Savage said he didn’t blame the manger –– she was just doing her job. He asked if she would deliver a letter to the property owner. In the letter, Savage detailed a creative way he could come up with rent money while adding value to the owner’s three properties, including The Place at Westover Hills, where he has lived for a year.
“I offered my services as a singer-songwriter in the courtyard,” he said.
The property owners booked him for seven hours in April, which was enough money to pay most of his rent for a month.
“It changed my perspective and made me a lot more positive,” he said.
The concerts are ideal for the age of social distance, as residents of the properties can watch from their balconies. Savage’s sets are usually two hours long.

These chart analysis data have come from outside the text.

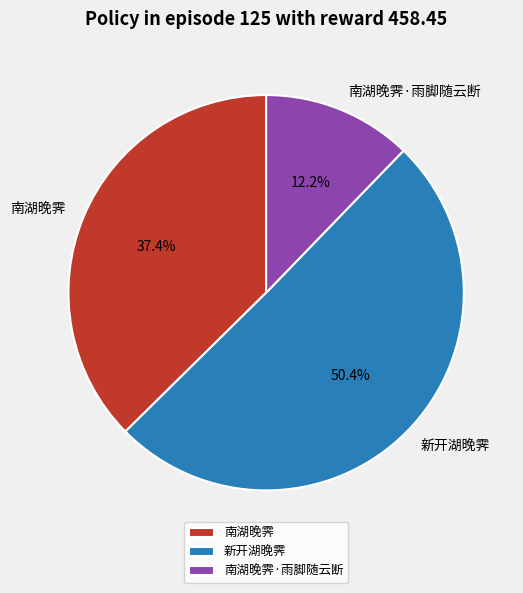

How many slices are in this pie chart?

3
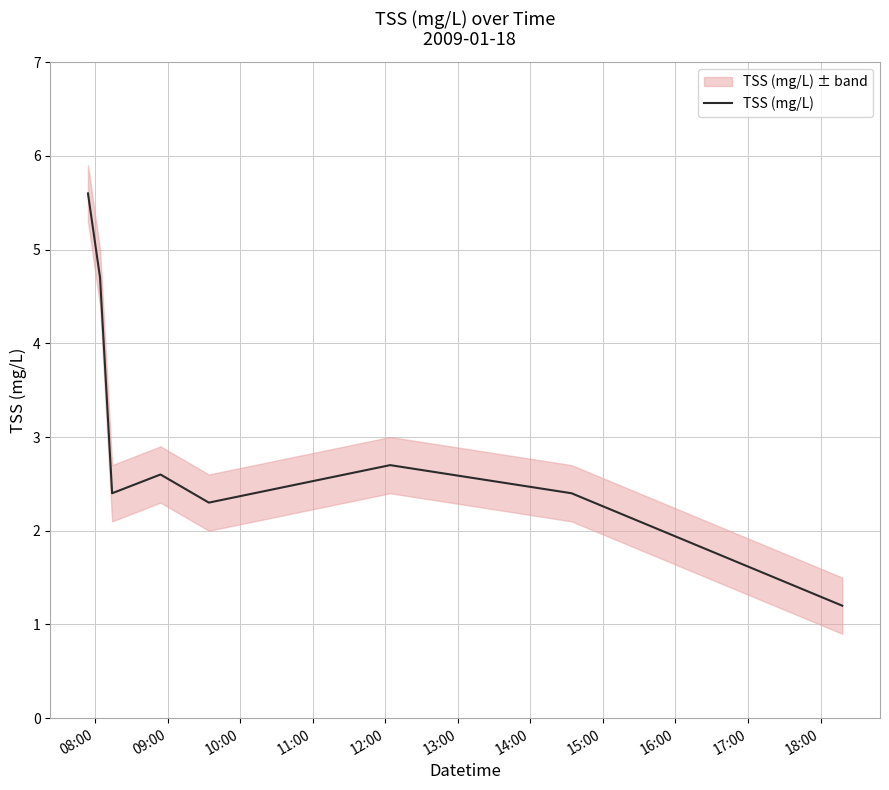

What is the maximum value for TSS (mg/L)?

5.6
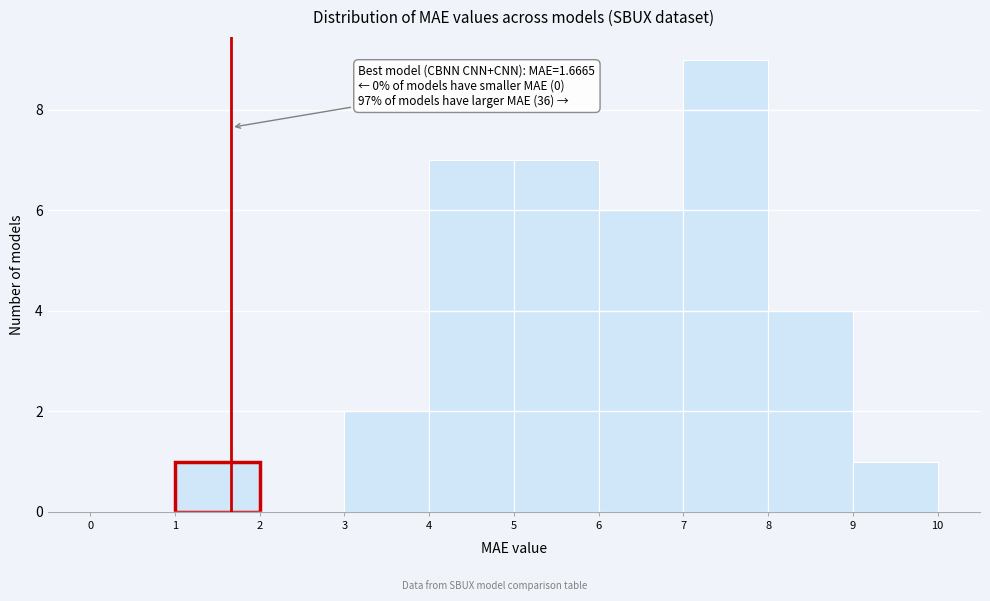

Which range on the x-axis has the tallest bar?

7 to 8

Though the country-leaning baritone picker is widely acclaimed for his original songs, he also knows a catalog-worth of cover tunes. When he began playing the courtyard circuit, he learned a few out-of-character songs to maximize his appeal. He’s said he’s included in his set songs by Goo Goo Dolls, Tracy Chapman, a few hip-hop hits, and many others.
The property owner was so taken with the concept; he also hired local Texas swing chanteuse Ginny Mac to alternate courtyard gig weeks with Savage. Once the swimming pools at the properties reopen, Savage said the owners plan on booking him for poolside concerts.
Savage’s creative solution to his problem has caught the attention of a few media outlets. He said NPR and a documentary filmmaker have interviewed him about his concerts, but neither has aired yet.
“I’ve gained some fans and received a lot of compliments on my originals,” he said.
Savage is slowly starting to book gigs again as bars reopen at 25 percent capacity. He’s already played in Oklahoma and has a few more shows booked in the D-FW area. Over the last several months, he released two singles that will appear on his upcoming album. He hopes the full-length record will drop in December. He’ll be headed to Dripping Springs, Texas to record with noted engineer Taylor Tatsch at his Audio Styles Studio.
“Things are slowly getting back to normal,” Savage said during a phone conversation from his apartment –– where it looks like he’ll be living for a while.
Savage is the artist in residence at the Landmark on Bledsoe in Fort Worth, where you can find him every Sunday at 7 p.m. They continue to have an open mic night, bring your own mic and cord, keeping up that social distance and other good practices.